• **What you have to do**:
All records that follow are to be output exactly.

[[ Exercise materials, beginning ]]

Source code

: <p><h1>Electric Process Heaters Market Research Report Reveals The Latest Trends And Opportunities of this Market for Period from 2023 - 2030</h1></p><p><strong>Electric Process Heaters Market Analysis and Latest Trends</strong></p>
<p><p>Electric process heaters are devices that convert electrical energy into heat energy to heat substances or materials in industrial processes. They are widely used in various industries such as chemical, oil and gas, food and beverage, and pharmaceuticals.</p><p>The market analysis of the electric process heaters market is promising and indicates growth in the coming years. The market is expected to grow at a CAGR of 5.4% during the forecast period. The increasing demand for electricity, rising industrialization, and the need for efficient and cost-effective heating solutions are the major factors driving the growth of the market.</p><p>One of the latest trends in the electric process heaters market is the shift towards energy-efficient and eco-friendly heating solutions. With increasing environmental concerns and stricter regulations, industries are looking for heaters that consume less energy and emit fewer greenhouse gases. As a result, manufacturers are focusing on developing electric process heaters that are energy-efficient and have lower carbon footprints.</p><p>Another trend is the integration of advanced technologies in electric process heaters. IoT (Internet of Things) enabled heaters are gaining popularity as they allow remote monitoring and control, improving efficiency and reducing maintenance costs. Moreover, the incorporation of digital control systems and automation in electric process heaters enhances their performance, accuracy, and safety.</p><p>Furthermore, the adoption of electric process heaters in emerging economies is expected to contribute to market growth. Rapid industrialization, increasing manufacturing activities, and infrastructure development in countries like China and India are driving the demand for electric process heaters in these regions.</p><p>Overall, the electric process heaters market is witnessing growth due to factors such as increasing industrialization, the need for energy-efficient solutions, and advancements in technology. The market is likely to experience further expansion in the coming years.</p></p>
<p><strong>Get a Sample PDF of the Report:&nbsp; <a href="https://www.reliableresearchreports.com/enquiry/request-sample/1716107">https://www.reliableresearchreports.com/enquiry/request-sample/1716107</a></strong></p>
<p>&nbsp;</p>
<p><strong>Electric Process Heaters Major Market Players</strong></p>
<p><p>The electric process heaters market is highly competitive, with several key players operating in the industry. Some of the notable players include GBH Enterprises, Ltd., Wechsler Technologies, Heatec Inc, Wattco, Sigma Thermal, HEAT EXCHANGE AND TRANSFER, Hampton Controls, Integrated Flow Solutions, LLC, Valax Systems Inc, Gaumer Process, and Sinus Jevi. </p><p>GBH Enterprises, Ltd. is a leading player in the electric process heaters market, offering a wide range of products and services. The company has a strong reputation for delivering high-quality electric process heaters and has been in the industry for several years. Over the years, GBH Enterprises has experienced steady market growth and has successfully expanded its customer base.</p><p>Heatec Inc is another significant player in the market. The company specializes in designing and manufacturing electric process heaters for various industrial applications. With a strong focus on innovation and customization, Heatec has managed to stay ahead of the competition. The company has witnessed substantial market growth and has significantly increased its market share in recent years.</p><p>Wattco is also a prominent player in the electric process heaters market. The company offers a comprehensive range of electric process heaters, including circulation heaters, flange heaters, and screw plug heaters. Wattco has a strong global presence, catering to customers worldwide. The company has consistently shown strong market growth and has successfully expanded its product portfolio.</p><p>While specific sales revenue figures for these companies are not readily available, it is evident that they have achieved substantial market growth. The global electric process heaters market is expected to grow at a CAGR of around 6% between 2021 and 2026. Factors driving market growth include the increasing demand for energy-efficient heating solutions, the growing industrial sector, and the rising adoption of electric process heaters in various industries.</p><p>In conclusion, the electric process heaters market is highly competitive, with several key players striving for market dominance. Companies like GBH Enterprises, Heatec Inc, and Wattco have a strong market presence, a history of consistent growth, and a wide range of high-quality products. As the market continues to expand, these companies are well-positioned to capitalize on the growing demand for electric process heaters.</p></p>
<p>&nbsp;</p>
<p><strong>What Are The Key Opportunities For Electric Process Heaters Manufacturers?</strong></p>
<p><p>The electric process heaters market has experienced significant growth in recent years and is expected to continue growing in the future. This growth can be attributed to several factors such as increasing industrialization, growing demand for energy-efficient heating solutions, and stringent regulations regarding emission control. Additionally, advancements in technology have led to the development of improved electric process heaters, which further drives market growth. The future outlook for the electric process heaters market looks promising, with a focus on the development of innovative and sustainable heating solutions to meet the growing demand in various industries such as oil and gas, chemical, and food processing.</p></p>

[[ Exercise materials, end ]]

• **Result for this exercise**:
Source code

: <p><h1>Electric Process Heaters Market Research Report Reveals The Latest Trends And Opportunities of this Market for Period from 2023 - 2030</h1></p><p><strong>Electric Process Heaters Market Analysis and Latest Trends</strong></p>
<p><p>Electric process heaters are devices that convert electrical energy into heat energy to heat substances or materials in industrial processes. They are widely used in various industries such as chemical, oil and gas, food and beverage, and pharmaceuticals.</p><p>The market analysis of the electric process heaters market is promising and indicates growth in the coming years. The market is expected to grow at a CAGR of 5.4% during the forecast period. The increasing demand for electricity, rising industrialization, and the need for efficient and cost-effective heating solutions are the major factors driving the growth of the market.</p><p>One of the latest trends in the electric process heaters market is the shift towards energy-efficient and eco-friendly heating solutions. With increasing environmental concerns and stricter regulations, industries are looking for heaters that consume less energy and emit fewer greenhouse gases. As a result, manufacturers are focusing on developing electric process heaters that are energy-efficient and have lower carbon footprints.</p><p>Another trend is the integration of advanced technologies in electric process heaters. IoT (Internet of Things) enabled heaters are gaining popularity as they allow remote monitoring and control, improving efficiency and reducing maintenance costs. Moreover, the incorporation of digital control systems and automation in electric process heaters enhances their performance, accuracy, and safety.</p><p>Furthermore, the adoption of electric process heaters in emerging economies is expected to contribute to market growth. Rapid industrialization, increasing manufacturing activities, and infrastructure development in countries like China and India are driving the demand for electric process heaters in these regions.</p><p>Overall, the electric process heaters market is witnessing growth due to factors such as increasing industrialization, the need for energy-efficient solutions, and advancements in technology. The market is likely to experience further expansion in the coming years.</p></p>
<p><strong>Get a Sample PDF of the Report:&nbsp; <a href="https://www.reliableresearchreports.com/enquiry/request-sample/1716107">https://www.reliableresearchreports.com/enquiry/request-sample/1716107</a></strong></p>
<p>&nbsp;</p>
<p><strong>Electric Process Heaters Major Market Players</strong></p>
<p><p>The electric process heaters market is highly competitive, with several key players operating in the industry. Some of the notable players include GBH Enterprises, Ltd., Wechsler Technologies, Heatec Inc, Wattco, Sigma Thermal, HEAT EXCHANGE AND TRANSFER, Hampton Controls, Integrated Flow Solutions, LLC, Valax Systems Inc, Gaumer Process, and Sinus Jevi. </p><p>GBH Enterprises, Ltd. is a leading player in the electric process heaters market, offering a wide range of products and services. The company has a strong reputation for delivering high-quality electric process heaters and has been in the industry for several years. Over the years, GBH Enterprises has experienced steady market growth and has successfully expanded its customer base.</p><p>Heatec Inc is another significant player in the market. The company specializes in designing and manufacturing electric process heaters for various industrial applications. With a strong focus on innovation and customization, Heatec has managed to stay ahead of the competition. The company has witnessed substantial market growth and has significantly increased its market share in recent years.</p><p>Wattco is also a prominent player in the electric process heaters market. The company offers a comprehensive range of electric process heaters, including circulation heaters, flange heaters, and screw plug heaters. Wattco has a strong global presence, catering to customers worldwide. The company has consistently shown strong market growth and has successfully expanded its product portfolio.</p><p>While specific sales revenue figures for these companies are not readily available, it is evident that they have achieved substantial market growth. The global electric process heaters market is expected to grow at a CAGR of around 6% between 2021 and 2026. Factors driving market growth include the increasing demand for energy-efficient heating solutions, the growing industrial sector, and the rising adoption of electric process heaters in various industries.</p><p>In conclusion, the electric process heaters market is highly competitive, with several key players striving for market dominance. Companies like GBH Enterprises, Heatec Inc, and Wattco have a strong market presence, a history of consistent growth, and a wide range of high-quality products. As the market continues to expand, these companies are well-positioned to capitalize on the growing demand for electric process heaters.</p></p>
<p>&nbsp;</p>
<p><strong>What Are The Key Opportunities For Electric Process Heaters Manufacturers?</strong></p>
<p><p>The electric process heaters market has experienced significant growth in recent years and is expected to continue growing in the future. This growth can be attributed to several factors such as increasing industrialization, growing demand for energy-efficient heating solutions, and stringent regulations regarding emission control. Additionally, advancements in technology have led to the development of improved electric process heaters, which further drives market growth. The future outlook for the electric process heaters market looks promising, with a focus on the development of innovative and sustainable heating solutions to meet the growing demand in various industries such as oil and gas, chemical, and food processing.</p></p>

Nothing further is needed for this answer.